Chicha is the name of a corn-based liquor the Incas distilled in the days before The Conquest, and the word's mysterious, boozy etymology makes it perfect for the musical style that bears its name. Chicha --the music -- was spontaneously distilled during the culture clash of the '60s when the Indian population of the Peruvian Amazon blended Columbian cumbias with American rock & roll, particularly the twang heavy sound of surf music. With cheap electric instruments, Amazon Indians used the syncopated beat of cumbia as the foundation for melodies that sound to western ears like Andean folk music played on electric guitar supported by Tex-Mex style Farfisa. When the Indians moved to Lima, chicha became a thriving subgenre, but since the '70s the style has been dying out.

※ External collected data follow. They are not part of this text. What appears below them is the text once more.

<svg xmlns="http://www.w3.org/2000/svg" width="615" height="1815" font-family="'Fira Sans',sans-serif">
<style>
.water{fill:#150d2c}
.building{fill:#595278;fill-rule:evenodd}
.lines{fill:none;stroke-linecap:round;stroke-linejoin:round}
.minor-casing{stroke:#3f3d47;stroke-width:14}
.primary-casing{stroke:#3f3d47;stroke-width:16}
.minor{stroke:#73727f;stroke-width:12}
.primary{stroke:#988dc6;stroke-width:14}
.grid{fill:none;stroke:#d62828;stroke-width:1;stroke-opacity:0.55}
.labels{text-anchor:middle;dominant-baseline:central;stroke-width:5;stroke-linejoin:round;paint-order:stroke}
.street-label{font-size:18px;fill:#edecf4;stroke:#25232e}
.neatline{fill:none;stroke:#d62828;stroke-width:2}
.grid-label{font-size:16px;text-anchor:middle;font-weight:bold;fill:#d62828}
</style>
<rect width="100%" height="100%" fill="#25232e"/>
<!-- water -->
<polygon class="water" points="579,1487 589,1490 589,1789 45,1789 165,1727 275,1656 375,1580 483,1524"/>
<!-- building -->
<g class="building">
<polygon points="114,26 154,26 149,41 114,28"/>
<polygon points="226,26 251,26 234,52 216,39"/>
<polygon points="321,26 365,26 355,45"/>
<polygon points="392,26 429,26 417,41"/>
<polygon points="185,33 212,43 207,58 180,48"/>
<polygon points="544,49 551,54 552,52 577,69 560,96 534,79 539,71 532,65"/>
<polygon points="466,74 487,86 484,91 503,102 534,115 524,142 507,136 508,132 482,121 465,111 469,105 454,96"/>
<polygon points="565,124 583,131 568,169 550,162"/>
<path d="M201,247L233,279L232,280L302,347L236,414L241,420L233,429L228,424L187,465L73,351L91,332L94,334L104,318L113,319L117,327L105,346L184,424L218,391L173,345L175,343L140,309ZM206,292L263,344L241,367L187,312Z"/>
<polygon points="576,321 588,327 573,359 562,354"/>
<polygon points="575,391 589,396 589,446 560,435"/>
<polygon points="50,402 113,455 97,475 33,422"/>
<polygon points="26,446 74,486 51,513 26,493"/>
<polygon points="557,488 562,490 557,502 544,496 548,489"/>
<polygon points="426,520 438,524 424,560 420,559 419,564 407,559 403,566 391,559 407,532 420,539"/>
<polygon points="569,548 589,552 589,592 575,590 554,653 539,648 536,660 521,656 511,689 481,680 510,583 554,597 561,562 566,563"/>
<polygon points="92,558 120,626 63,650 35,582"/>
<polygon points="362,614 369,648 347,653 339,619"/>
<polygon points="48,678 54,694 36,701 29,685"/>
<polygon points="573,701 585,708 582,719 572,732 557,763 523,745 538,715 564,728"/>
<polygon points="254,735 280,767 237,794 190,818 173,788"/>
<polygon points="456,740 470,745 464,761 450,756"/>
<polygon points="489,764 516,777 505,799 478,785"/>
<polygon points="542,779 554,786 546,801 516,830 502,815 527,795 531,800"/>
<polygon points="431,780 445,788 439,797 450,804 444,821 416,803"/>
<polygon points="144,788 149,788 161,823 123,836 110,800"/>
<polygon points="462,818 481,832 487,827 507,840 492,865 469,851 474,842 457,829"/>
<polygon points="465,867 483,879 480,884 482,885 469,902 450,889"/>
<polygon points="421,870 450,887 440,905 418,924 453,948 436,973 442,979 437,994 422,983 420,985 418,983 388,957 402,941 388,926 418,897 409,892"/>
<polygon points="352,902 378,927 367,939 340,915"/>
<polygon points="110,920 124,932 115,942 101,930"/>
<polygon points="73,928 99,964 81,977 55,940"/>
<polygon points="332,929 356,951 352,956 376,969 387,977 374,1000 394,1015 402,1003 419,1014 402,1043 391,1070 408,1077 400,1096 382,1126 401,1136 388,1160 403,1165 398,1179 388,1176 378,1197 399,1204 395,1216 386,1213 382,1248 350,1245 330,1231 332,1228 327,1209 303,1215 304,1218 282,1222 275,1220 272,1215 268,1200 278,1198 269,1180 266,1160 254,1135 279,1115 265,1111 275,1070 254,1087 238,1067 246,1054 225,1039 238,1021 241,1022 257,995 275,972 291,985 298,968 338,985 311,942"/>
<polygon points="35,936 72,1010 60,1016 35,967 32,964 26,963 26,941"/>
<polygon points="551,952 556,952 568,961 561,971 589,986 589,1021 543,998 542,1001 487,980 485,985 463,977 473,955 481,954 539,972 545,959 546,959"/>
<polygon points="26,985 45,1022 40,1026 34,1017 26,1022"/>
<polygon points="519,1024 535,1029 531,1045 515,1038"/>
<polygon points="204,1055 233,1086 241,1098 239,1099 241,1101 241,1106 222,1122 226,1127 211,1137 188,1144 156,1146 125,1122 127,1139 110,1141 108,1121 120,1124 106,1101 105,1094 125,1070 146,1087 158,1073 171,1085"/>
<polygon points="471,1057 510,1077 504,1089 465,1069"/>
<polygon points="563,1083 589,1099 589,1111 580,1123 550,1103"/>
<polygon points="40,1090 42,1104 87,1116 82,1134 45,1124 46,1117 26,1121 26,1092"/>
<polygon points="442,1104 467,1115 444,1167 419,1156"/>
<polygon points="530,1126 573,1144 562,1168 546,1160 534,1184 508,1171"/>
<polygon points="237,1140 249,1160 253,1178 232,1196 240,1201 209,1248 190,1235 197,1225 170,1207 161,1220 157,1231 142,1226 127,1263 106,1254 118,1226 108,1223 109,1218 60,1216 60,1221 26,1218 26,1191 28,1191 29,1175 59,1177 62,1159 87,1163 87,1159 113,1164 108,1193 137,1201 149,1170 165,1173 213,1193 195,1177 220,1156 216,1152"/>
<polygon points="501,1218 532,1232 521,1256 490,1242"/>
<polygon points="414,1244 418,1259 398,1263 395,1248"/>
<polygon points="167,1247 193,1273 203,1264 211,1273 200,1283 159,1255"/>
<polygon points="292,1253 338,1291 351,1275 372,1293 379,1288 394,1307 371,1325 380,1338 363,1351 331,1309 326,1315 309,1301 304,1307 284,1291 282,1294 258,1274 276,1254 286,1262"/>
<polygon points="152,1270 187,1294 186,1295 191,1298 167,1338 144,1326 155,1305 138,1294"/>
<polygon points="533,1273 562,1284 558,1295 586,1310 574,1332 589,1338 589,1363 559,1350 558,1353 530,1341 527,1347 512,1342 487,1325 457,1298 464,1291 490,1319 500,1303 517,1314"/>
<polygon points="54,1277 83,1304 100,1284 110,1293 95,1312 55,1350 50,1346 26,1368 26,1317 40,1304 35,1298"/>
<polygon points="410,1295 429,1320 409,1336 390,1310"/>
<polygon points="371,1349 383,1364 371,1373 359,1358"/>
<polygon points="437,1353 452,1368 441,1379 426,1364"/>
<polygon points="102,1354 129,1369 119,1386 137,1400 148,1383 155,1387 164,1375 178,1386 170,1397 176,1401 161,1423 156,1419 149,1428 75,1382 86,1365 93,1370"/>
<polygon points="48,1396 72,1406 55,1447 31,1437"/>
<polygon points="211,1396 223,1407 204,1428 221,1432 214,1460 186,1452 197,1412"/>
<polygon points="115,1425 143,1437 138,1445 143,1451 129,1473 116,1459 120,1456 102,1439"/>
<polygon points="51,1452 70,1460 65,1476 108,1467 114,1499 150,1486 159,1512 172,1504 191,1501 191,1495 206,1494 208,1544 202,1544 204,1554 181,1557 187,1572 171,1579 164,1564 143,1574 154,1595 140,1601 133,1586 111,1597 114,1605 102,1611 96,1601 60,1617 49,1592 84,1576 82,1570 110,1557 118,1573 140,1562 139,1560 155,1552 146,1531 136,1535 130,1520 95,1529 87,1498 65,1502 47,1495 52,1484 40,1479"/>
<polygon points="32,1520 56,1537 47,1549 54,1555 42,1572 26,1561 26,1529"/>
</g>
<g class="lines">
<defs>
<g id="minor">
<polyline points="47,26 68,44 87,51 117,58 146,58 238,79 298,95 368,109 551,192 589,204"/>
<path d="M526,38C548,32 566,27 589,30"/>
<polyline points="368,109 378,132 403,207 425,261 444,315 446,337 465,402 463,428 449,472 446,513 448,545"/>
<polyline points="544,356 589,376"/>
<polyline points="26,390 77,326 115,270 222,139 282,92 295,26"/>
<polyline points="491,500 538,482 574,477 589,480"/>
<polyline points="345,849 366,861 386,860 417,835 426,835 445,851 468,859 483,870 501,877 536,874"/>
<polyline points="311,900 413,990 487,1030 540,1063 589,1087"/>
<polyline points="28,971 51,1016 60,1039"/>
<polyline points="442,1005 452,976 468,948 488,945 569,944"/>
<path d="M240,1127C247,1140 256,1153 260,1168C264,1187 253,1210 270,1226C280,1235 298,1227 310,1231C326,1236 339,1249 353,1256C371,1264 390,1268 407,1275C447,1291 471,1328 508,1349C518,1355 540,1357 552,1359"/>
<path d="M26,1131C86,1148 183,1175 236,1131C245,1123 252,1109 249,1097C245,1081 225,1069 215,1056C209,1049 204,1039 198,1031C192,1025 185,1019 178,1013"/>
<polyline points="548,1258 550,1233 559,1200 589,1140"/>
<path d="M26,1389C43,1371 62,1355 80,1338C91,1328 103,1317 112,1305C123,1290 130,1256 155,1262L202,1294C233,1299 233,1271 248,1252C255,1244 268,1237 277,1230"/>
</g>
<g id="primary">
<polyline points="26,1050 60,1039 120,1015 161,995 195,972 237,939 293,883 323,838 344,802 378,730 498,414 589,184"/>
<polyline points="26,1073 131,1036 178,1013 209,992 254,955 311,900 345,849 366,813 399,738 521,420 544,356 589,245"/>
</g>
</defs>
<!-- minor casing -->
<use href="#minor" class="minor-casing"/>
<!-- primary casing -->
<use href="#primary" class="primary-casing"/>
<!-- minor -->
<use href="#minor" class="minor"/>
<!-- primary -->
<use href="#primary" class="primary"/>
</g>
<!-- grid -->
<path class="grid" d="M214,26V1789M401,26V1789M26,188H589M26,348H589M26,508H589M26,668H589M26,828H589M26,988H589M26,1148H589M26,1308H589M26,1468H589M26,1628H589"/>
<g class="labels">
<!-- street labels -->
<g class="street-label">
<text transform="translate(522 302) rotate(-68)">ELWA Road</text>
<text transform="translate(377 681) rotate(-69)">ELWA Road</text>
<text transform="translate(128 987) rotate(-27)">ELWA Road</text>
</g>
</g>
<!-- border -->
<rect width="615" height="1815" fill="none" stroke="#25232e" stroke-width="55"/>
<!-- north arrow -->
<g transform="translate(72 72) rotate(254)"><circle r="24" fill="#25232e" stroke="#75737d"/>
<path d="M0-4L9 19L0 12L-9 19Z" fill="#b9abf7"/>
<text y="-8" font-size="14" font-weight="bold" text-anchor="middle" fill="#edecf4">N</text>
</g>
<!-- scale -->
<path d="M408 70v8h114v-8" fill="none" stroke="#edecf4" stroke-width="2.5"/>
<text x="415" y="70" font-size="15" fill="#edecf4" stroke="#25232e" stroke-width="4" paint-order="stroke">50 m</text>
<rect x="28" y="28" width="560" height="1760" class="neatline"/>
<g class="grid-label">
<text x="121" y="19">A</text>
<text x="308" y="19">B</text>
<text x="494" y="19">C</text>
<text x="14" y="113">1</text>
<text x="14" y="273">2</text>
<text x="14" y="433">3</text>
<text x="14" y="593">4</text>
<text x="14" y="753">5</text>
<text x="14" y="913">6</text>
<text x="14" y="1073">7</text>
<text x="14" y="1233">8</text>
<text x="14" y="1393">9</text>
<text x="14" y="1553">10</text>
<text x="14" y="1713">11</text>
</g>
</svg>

Olivier Conan, owner of New York's Barbés nightclub and record label, discovered the music on a 2005 trip to Peru. In 2007, he put out a compilation called
The Roots of Chicha. The music so captivated New York's downtown crowd that he put together
Chicha Libre, a combo comprised of New York's musical scene makers, and started playing the old hits, and some new compositions, to packed houses. Part of the charm of the old chicha recordings had to do with their distorted, lo-fi approach, something that you can't match in a Manhattan recording studio. Nonetheless,
Sonido Amazonico!, named after a hit by the chicha band
Los Mirlos, is a sunny, upbeat collection guaranteed to bring a silly smile to your face. Vincent Douglas' plays a twangy guitar and
Josh Camp plays a rare Hohner Electravox, an accordion-like instrument that sounds like a '70s Farfisa, anchor the band's timeless sound (the Electrovox is an electric hybrid; no air passes through it).